The technology that led to the mRNA vaccines was an experiment before the pandemic but has now been given to millions of people around the world to protect them against severe Covid-19 (BBC, 2023). This same technology is now also being researched for other diseases, such as cancer. 

 

These vaccines work by smuggling the genetic instructions for making viral proteins into our cells, enabling them to churn out large amounts of this protein and prime the immune cells to fight the virus A significant obstacle in the development of these vaccines was early prototypes of these synthetic mRNAs provoked inflammatory reactions, making them unsuitable for medical use (The Guardian, 2023).

 

However, Karikó and Weissman discovered together that by making small chemical tweaks to the mRNA molecules, they could not only get rid of these unwanted inflammatory responses but also significantly increase production of the target protein, which became the basis for the Pfizer and Moderna vaccines (The Guardian, 2023).

 

The two longstanding colleagues at the University of Pennsylvania have won a slew of awards for their research, including the prestigious Lasker Award in 2021 (Daily Mail, 2023). In honouring the duo this year, the Nobel committee also broke its usual practice of honouring decades-old research to ensure it stands the test of time (Daily Mail, 2023).

 

Their most important research paper in 2005 initially attracted very little scientific attention until their follow-up studies in 2008 and 2010, where several biotech companies began to work on vaccines against viral infections (The Financial Times, 2023).

 

As Professor John Tregoning, a vaccine immunologist at Imperial College London, explains: “They demonstrated that changing the type of the RNA nucleotides within the vaccine altered the way in which cells see it. This increased the amount of vaccine protein made following the injection of the RNA, effectively increasing the efficiency of the vaccination: more response for less RNA. This was a vital building block of the success of the RNA vaccines in reducing disease and death during the pandemic.” (The Guardian, 2023).

 

The medicine award is the first of this year’s six Nobels to be revealed, and the prizes for physics, chemistry, literature, peace, and economics will be announced in the coming days (The Financial Times, 2023).

 

Who are Karikó and Weissman?

 

Karikó is a research professor at the University of Szeged in Hungary and an external consultant to BioNTech in Germany. Karikó grew up in a small town in central Hungary, where her family lived in a single room with no running water, no refrigerator, and no television. After gaining a post-doctorate at the Hungarian Academy of Sciences in Szeged, she sold her car and moved her family to Philadelphia, USA. 

 

This is where she met Weissman, now a professor of vaccine research at the Perelman School of Medicine.
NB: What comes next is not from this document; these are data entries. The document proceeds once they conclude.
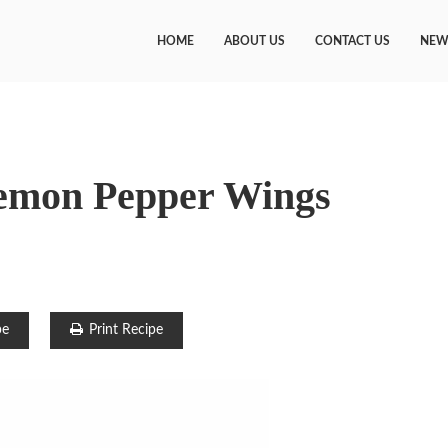
HOME
ABOUT US
CONTACT US
NEW
emon Pepper Wings
pe
Print Recipe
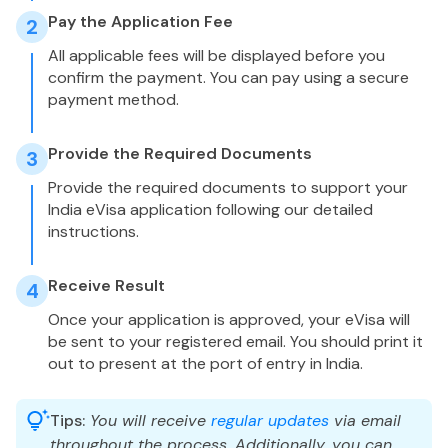
Pay the Application Fee
2
All applicable fees will be displayed before you
confirm the payment. You can pay using a secure
payment method.
Provide the Required Documents
3
Provide the required documents to support your
India eVisa application following our detailed
instructions.
Receive Result
4
Once your application is approved, your eVisa will
be sent to your registered email. You should print it
out to present at the port of entry in India.
Tips:
You will receive
regular updates
via email
throughout the process. Additionally, you can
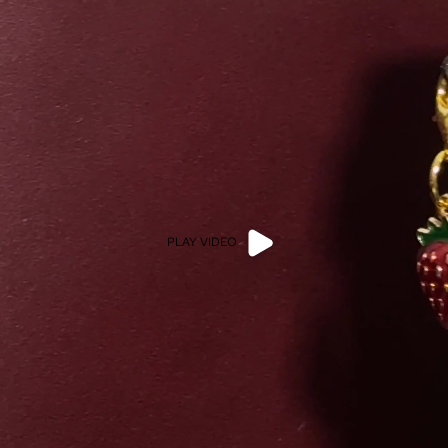
PLAY VIDEO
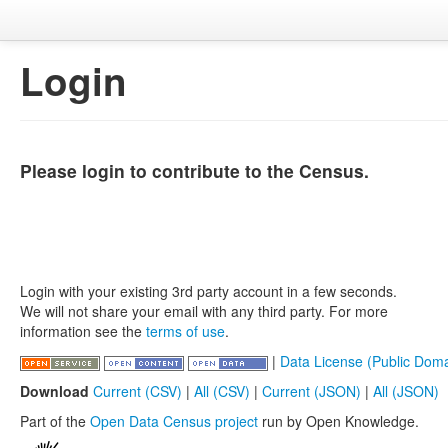
Login
Please login to contribute to the Census.
Login with your existing 3rd party account in a few seconds.
We will not share your email with any third party. For more
information see the
terms of use
.
|
Data License (Public Doma
Download
Current (CSV)
|
All (CSV)
|
Current (JSON)
|
All (JSON)
Part of the
Open Data Census project
run by Open Knowledge.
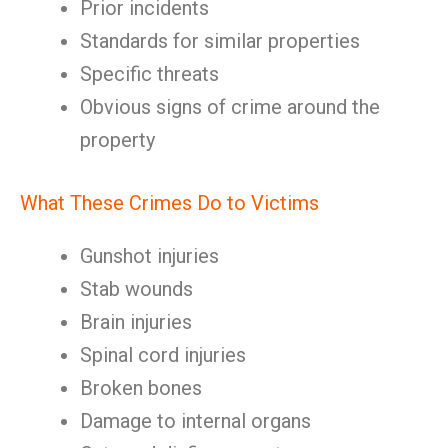
Prior incidents
Standards for similar properties
Specific threats
Obvious signs of crime around the
property
What These Crimes Do to Victims
Gunshot injuries
Stab wounds
Brain injuries
Spinal cord injuries
Broken bones
Damage to internal organs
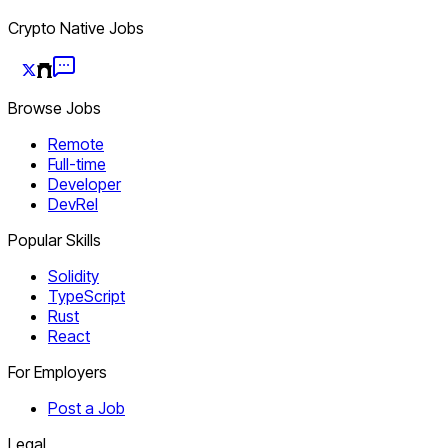
Crypto Native Jobs
Browse Jobs
Remote
Full-time
Developer
DevRel
Popular Skills
Solidity
TypeScript
Rust
React
For Employers
Post a Job
Legal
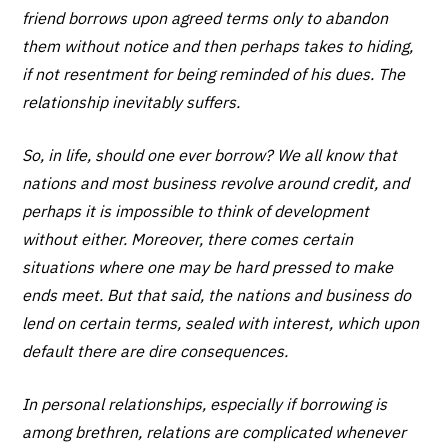
friend borrows upon agreed terms only to abandon
them without notice and then perhaps takes to hiding,
if not resentment for being reminded of his dues. The
relationship inevitably suffers.
So, in life, should one ever borrow? We all know that
nations and most business revolve around credit, and
perhaps it is impossible to think of development
without either. Moreover, there comes certain
situations where one may be hard pressed to make
ends meet. But that said, the nations and business do
lend on certain terms, sealed with interest, which upon
default there are dire consequences.
In personal relationships, especially if borrowing is
among brethren, relations are complicated whenever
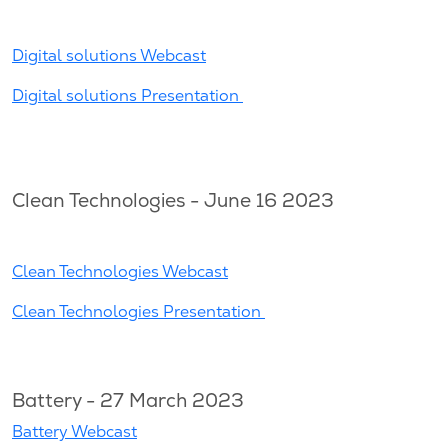
Digital solutions Webcast
Digital solutions Presentation
Clean Technologies - June 16 2023
Clean Technologies Webcast
Clean Technologies Presentation
Battery - 27 March 2023
Battery Webcast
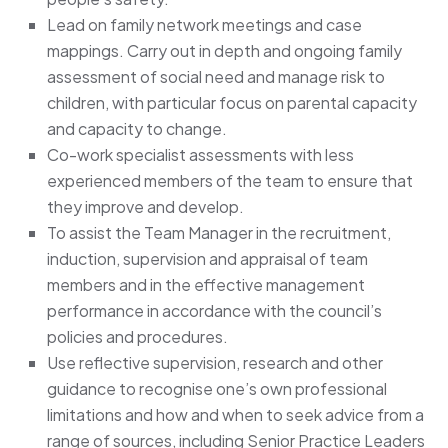
Lead on family network meetings and case
mappings. Carry out in depth and ongoing family
assessment of social need and manage risk to
children, with particular focus on parental capacity
and capacity to change.
Co-work specialist assessments with less
experienced members of the team to ensure that
they improve and develop.
To assist the Team Manager in the recruitment,
induction, supervision and appraisal of team
members and in the effective management
performance in accordance with the council’s
policies and procedures.
Use reflective supervision, research and other
guidance to recognise one’s own professional
limitations and how and when to seek advice from a
range of sources, including Senior Practice Leaders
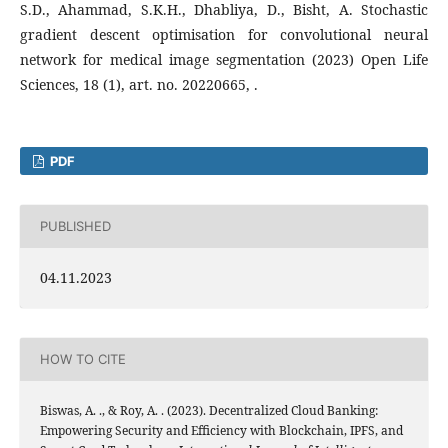
S.D., Ahammad, S.K.H., Dhabliya, D., Bisht, A. Stochastic
gradient descent optimisation for convolutional neural
network for medical image segmentation (2023) Open Life
Sciences, 18 (1), art. no. 20220665, .
PDF
PUBLISHED
04.11.2023
HOW TO CITE
Biswas, A. ., & Roy, A. . (2023). Decentralized Cloud Banking:
Empowering Security and Efficiency with Blockchain, IPFS, and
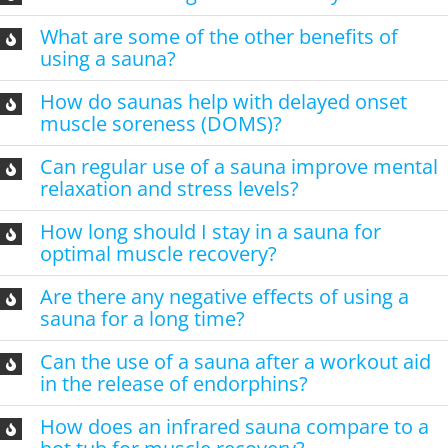
What are some of the other benefits of
using a sauna?
How do saunas help with delayed onset
muscle soreness (DOMS)?
Can regular use of a sauna improve mental
relaxation and stress levels?
How long should I stay in a sauna for
optimal muscle recovery?
Are there any negative effects of using a
sauna for a long time?
Can the use of a sauna after a workout aid
in the release of endorphins?
How does an infrared sauna compare to a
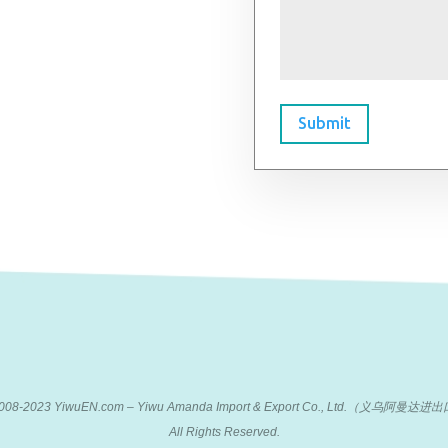
Submit
 2008-2023 YiwuEN.com – Yiwu Amanda Import & Export Co., Ltd.（义乌阿
All Rights Reserved.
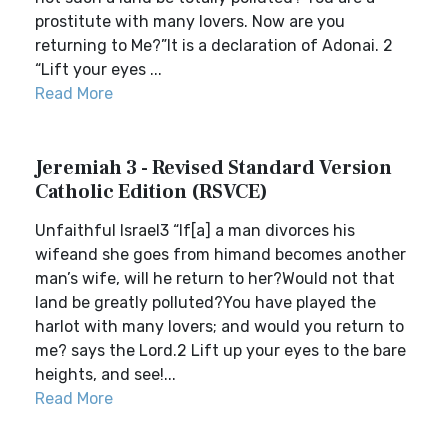
prostitute with many lovers. Now are you
returning to Me?”It is a declaration of Adonai. 2
“Lift your eyes ...
Read More
Jeremiah 3 - Revised Standard Version
Catholic Edition (RSVCE)
Unfaithful Israel3 “If[a] a man divorces his
wifeand she goes from himand becomes another
man’s wife, will he return to her?Would not that
land be greatly polluted?You have played the
harlot with many lovers; and would you return to
me? says the Lord.2 Lift up your eyes to the bare
heights, and see!...
Read More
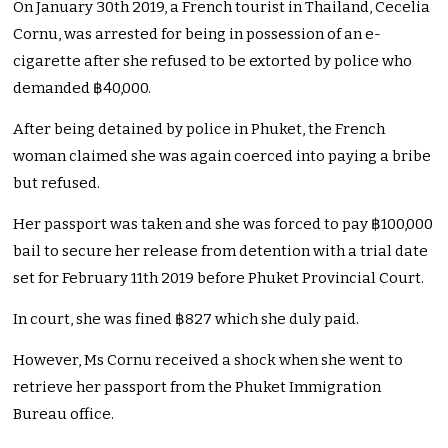
On January 30th 2019, a French tourist in Thailand, Cecelia
Cornu, was arrested for being in possession of an e-
cigarette after she refused to be extorted by police who
demanded ฿40,000.
After being detained by police in Phuket, the French
woman claimed she was again coerced into paying a bribe
but refused.
Her passport was taken and she was forced to pay ฿100,000
bail to secure her release from detention with a trial date
set for February 11th 2019 before Phuket Provincial Court.
In court, she was fined ฿827 which she duly paid.
However, Ms Cornu received a shock when she went to
retrieve her passport from the Phuket Immigration
Bureau office.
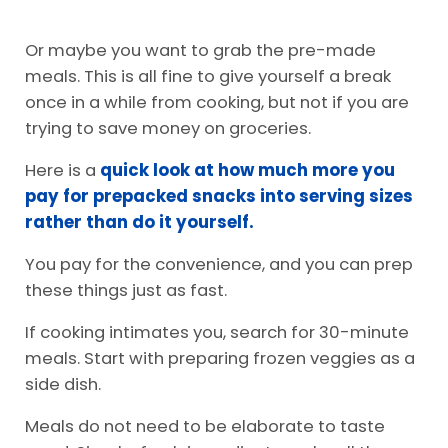
Or maybe you want to grab the pre-made
meals. This is all fine to give yourself a break
once in a while from cooking, but not if you are
trying to save money on groceries.
Here is a
quick look at how much more you
pay for prepacked snacks into serving sizes
rather than do it yourself.
You pay for the convenience, and you can prep
these things just as fast.
If cooking intimates you, search for 30-minute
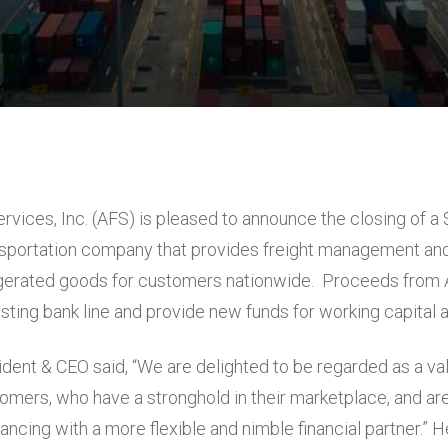
ervices, Inc. (AFS) is pleased to announce the closing of 
nsportation company that provides freight management and
gerated goods for customers nationwide. Proceeds from A
sting bank line and provide new funds for working capital 
ident & CEO said, “We are delighted to be regarded as a va
omers, who have a stronghold in their marketplace, and are
inancing with a more flexible and nimble financial partner.” 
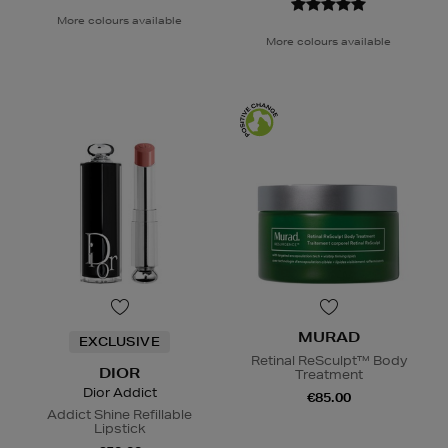
More colours available
More colours available
MURAD
EXCLUSIVE
Retinal ReSculpt™ Body
DIOR
Treatment
Dior Addict
€85.00
Addict Shine Refillable
Lipstick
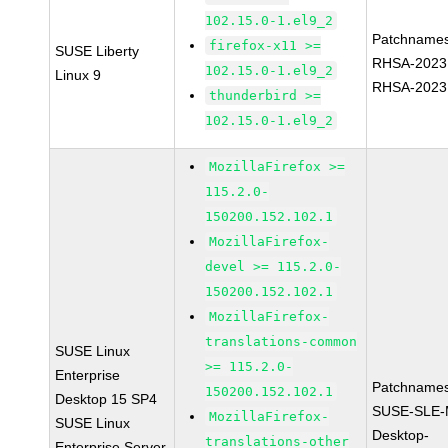
102.15.0-1.el9_2
Patchnames
firefox-x11 >=
SUSE Liberty
RHSA-2023
102.15.0-1.el9_2
Linux 9
RHSA-2023
thunderbird >=
102.15.0-1.el9_2
MozillaFirefox >=
115.2.0-
150200.152.102.1
MozillaFirefox-
devel >= 115.2.0-
150200.152.102.1
MozillaFirefox-
translations-common
SUSE Linux
>= 115.2.0-
Enterprise
Patchnames
150200.152.102.1
Desktop 15 SP4
SUSE-SLE-
MozillaFirefox-
SUSE Linux
Desktop-
translations-other
Enterprise Server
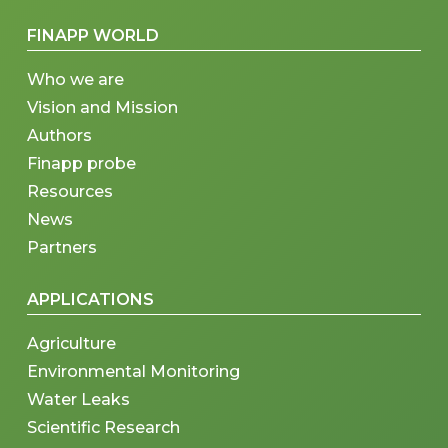
FINAPP WORLD
Who we are
Vision and Mission
Authors
Finapp probe
Resources
News
Partners
APPLICATIONS
Agriculture
Environmental Monitoring
Water Leaks
Scientific Research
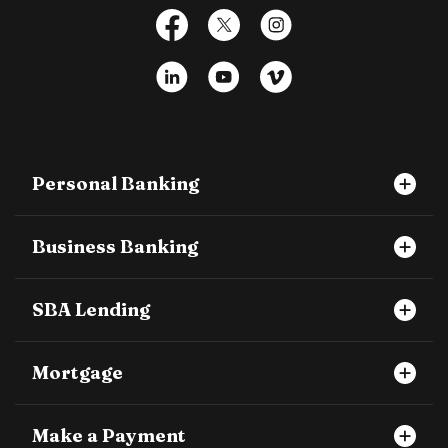
Facebook
X
Instagram
LinkedIn
YouTube
Vimeo
Personal Banking
Business Banking
SBA Lending
Mortgage
Make a Payment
Weissman grew up in Lexington, Massachusetts, to a Jewish father and an Italian mother. He received his BA and MA from Brandeis University in 1981, where he majored in biochemistry and enzymology, and later received his MD and post-doctorate in 1987 at Boston University (Brandeis Now, 2020). 

 

Their first meeting was in the 1990s, while working at the University of Pennsylvania, after a chance meeting while photocopying research papers (Daily Mail, 2023). From that point onwards, the pair discovered how mRNA could be manipulated and delivered to human cells in a stable form, and they worked out how to prevent the immune system from destroying the mRNA (The Financial Times, 2023).

 

Recognition for their important work only truly bubbled to the surface in 2020, where Karikó previously told The Guardian: “I always wished that I would live long enough to see something that I’ve worked on be approved” (The Guardian, 2020). 

 

It seems the pair have fulfilled that wish, and the recognition of a Nobel Prize will be something to be proud of. Now, the rest of the world shall wait excitedly to see who the next Nobel Prize winner will be this year.